BEiT-v2 Base Vision Transformer
Property | Value |
---|---|
Parameter Count | 102.6M |
Architecture Type | Vision Transformer |
Image Size | 224x224 pixels |
License | Apache-2.0 |
Paper | BEiT v2: Masked Image Modeling with Vector-Quantized Visual Tokenizers |
What is beitv2_base_patch16_224.in1k_ft_in22k?
BEiT-v2 is an advanced vision transformer model that leverages self-supervised masked image modeling (MIM) using a VQ-KD encoder as a visual tokenizer. Initially trained on ImageNet-1k and subsequently fine-tuned on ImageNet-22k, this model represents a significant advancement in computer vision architectures.
Implementation Details
The model processes images by dividing them into 16x16 patches and utilizes a transformer architecture with 17.6 GMACs and 23.9M activations. It employs CLIP B/16 as a teacher model for visual tokenization, enabling efficient feature extraction and classification capabilities.

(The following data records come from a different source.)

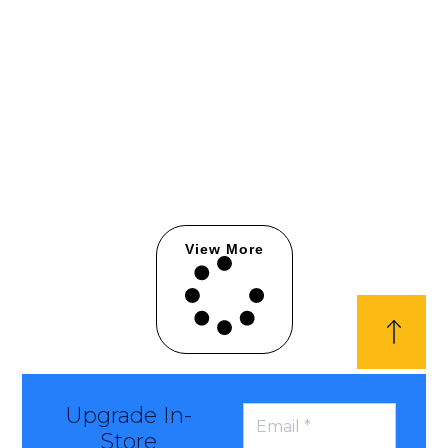
View More
Upgrade In-
Store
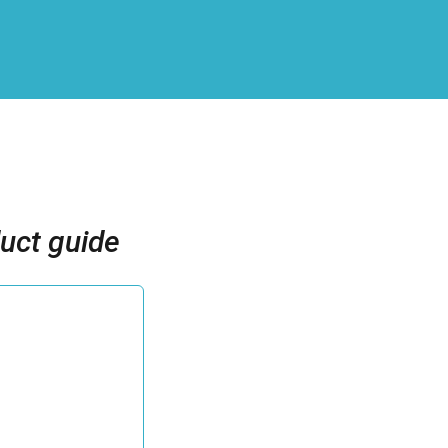
uct guide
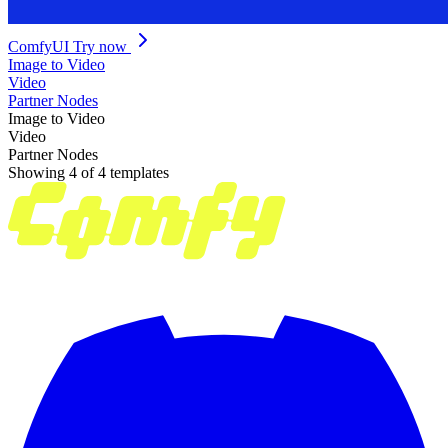
ComfyUI
Try now
Image to Video
Video
Partner Nodes
Image to Video
Video
Partner Nodes
Showing 4 of 4 templates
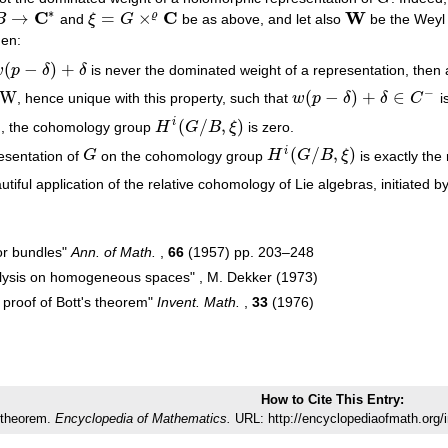
∗
C
C
W
→
=
×
ϱ
B
and
ξ
G
be as above, and let also
be the Weyl 
→
C
∗
ξ
=
G
×
ϱ
C
W
hen:
(
−
)
+
w
p
δ
δ
is never the dominated weight of a representation, then
w
(
p
−
δ
)
+
δ
−
W
(
−
)
+
∈
, hence unique with this property, such that
w
p
δ
δ
C
i
w
(
p
−
δ
)
+
δ
∈
C
−
(
/
,
)
i
), the cohomology group
H
G
B
ξ
is zero.
H
i
(
G
/
B
,
ξ
)
(
/
,
)
i
resentation of
G
on the cohomology group
H
G
B
ξ
is exactly the
G
H
i
(
G
/
B
,
ξ
)
utiful application of the relative cohomology of Lie algebras, initiated 
or bundles"
Ann. of Math.
,
66
(1957) pp. 203–248
lysis on homogeneous spaces" , M. Dekker (1973)
proof of Bott's theorem"
Invent. Math.
,
33
(1976)
How to Cite This Entry:
 theorem.
Encyclopedia of Mathematics.
URL: http://encyclopediaofmath.org/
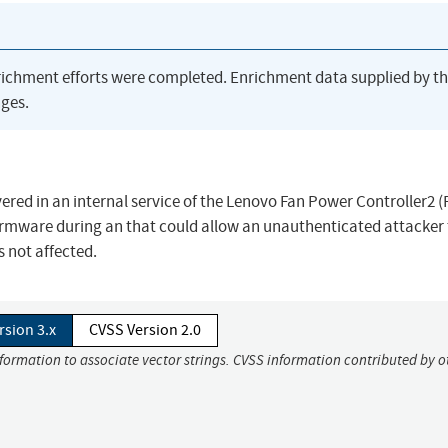
richment efforts were completed. Enrichment data supplied by t
ges.
ered in an internal service of the Lenovo Fan Power Controller2 
ware during an that could allow an unauthenticated attacker 
not affected.
rsion 3.x
CVSS Version 2.0
nformation to associate vector strings. CVSS information contributed by o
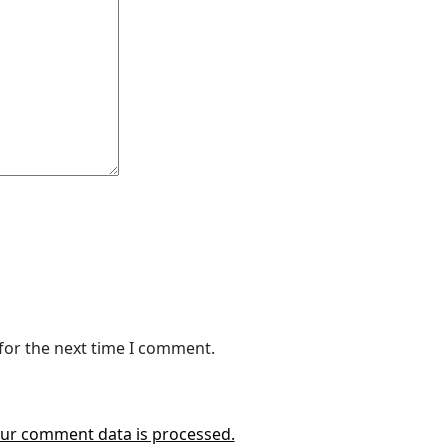
for the next time I comment.
ur comment data is processed.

- Base architecture with 16x16 patch size
- Pre-trained using masked image modeling
- Fine-tuned on ImageNet-22k dataset
- Supports both classification and feature extraction
Core Capabilities
- Image classification with high accuracy
- Feature extraction and embedding generation
- Support for 224x224 pixel input images
- Efficient processing with optimized architecture
Frequently Asked Questions
Q: What makes this model unique?
This model stands out due to its vector-quantized visual tokenizer approach and the combination of pre-training on ImageNet-1k with fine-tuning on ImageNet-22k, making it particularly robust for various computer vision tasks.
Q: What are the recommended use cases?
The model is ideal for image classification tasks and generating image embeddings. It's particularly well-suited for applications requiring high-quality feature extraction or transfer learning on downstream tasks.